With an annual budget of $550 billion, the US Department of Defense is the largest government department in the world. It employs 700,000 civilians and around 2.5 million soldiers – more people than any other organisation on the planet.
Since its inception in 1949, the DoD has played a pioneering role in information technology. Its research arm, DARPA, invented the precursor to the Internet, ARPAnet, making its record for world-changing innovation pretty much unbeatable.
But even with these credentials, the DoD has not escaped one of the most crippling afflictions in enterprise IT – siloed legacy data sources.
As Dennis Wisnosky, chief architect and chief technology officer for the DoD’s Business Mission Area, explains below, a recent attempt to unify the human resources databases of the various military services took 11 years and $1 billion before being scrapped as a failure.
Now, though, under Wisnosky’s leadership, the DoD is solving that problem with one of DARPA’s own inventions: semantic technology. First developed to help intelligence agencies process data, Wisnosky is rolling it out to allow users to query data across the legacy silos without the need to create a data warehouse.
Here, Wisnosky tells Information Age how he came to discover semantic technology, his plan for gradually introducing it to the senior management at the Pentagon and what he expects the benefits to be.

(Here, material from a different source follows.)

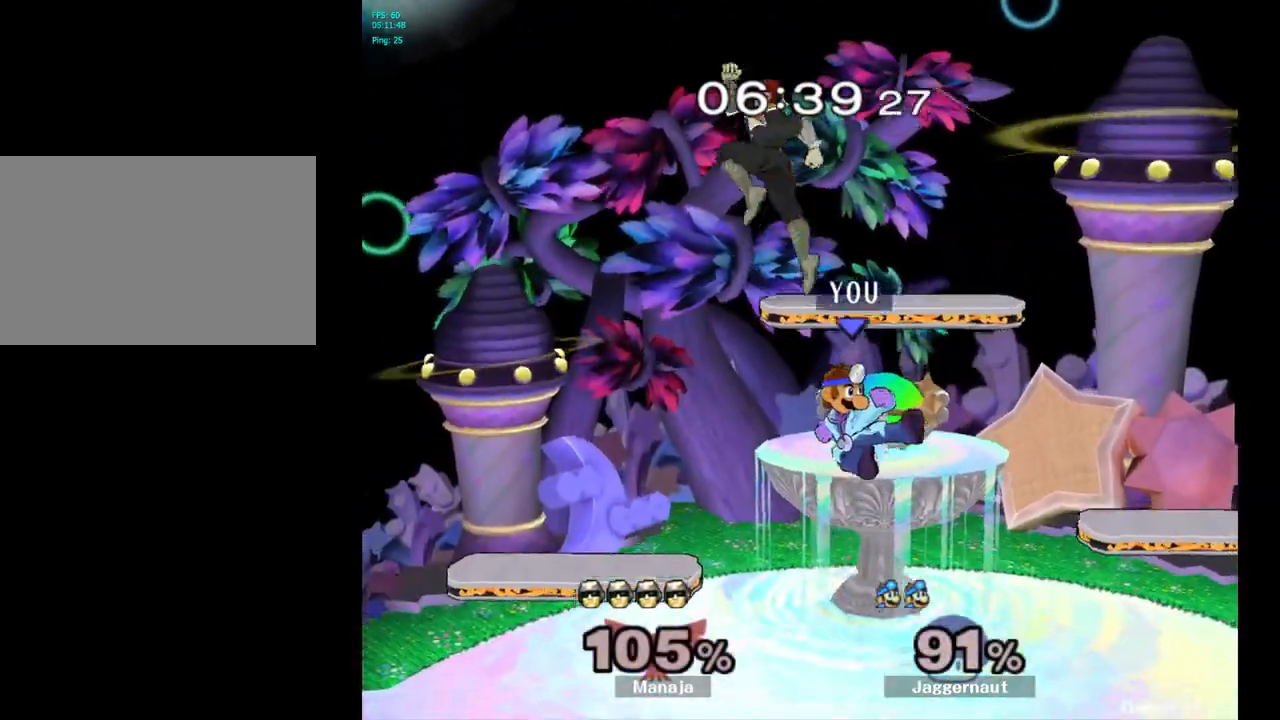
{"buttons": [], "left_stick": "right", "right_stick": "center", "events": [[33, "A", "up"], [133, "left_stick", "center"], [233, "left_stick", "right"]]}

Information Age: What was it that prompted the search for a new approach to data?
Dennis Wisnosky: There was a giant project here at the Department of Defense called DIMHRS (Defense Integrated Military Human Resources System), which was designed to be a single integrated personnel system that could access all the Army, Navy, Air Force and Marine Corps human resources databases around the world.
But these were all static relational databases, and the cost and complexity of connecting them was extremely high. The services couldn’t agree on any shared definitions, and the database schemas that they used were changing even as we were trying to connect them together.
After 11 years and about $1 billion had been spent on the project, it became clear that the interconnection problems were never going to be solved. In January 2010, former deputy secretary of defense Gordon England cancelled the DIMHRS programme, just as he announced he was leaving office.
What alternatives did you consider?
Mr England told Congress that, instead of DIMHRS, we were going to build an enterprise data warehouse. But it had always been part of the DIMHRS plan to build a data warehouse. It didn’t take a rocket scientist to figure out that if you’d tried to build one for 11 years and couldn’t, it wasn’t going to happen.
So we looked for approaches that did not involve a data warehouse, and we came across something called data virtualisation. This means when you run a query, you reach into your authoritative data stores and aggregate it together in real time. The data doesn’t persist – it’s only there while you answer your question.
We thought that was a great idea, but data virtualisation uses translations – you translate the data into a common definition when you run the query. For example, in an Army database, a definition of a ‘soldier’ might be encoded in one way, but in the Marine Corps database, the definition of a ‘marine’ will be encoded in a different way, so you would have to translate them both to ‘service member’ when you run a query. Every time you do one of these translations it consumes processor cycles, and you end up with a very slow system, so we looked for other ways of doing it.
How did you come across semantic technology?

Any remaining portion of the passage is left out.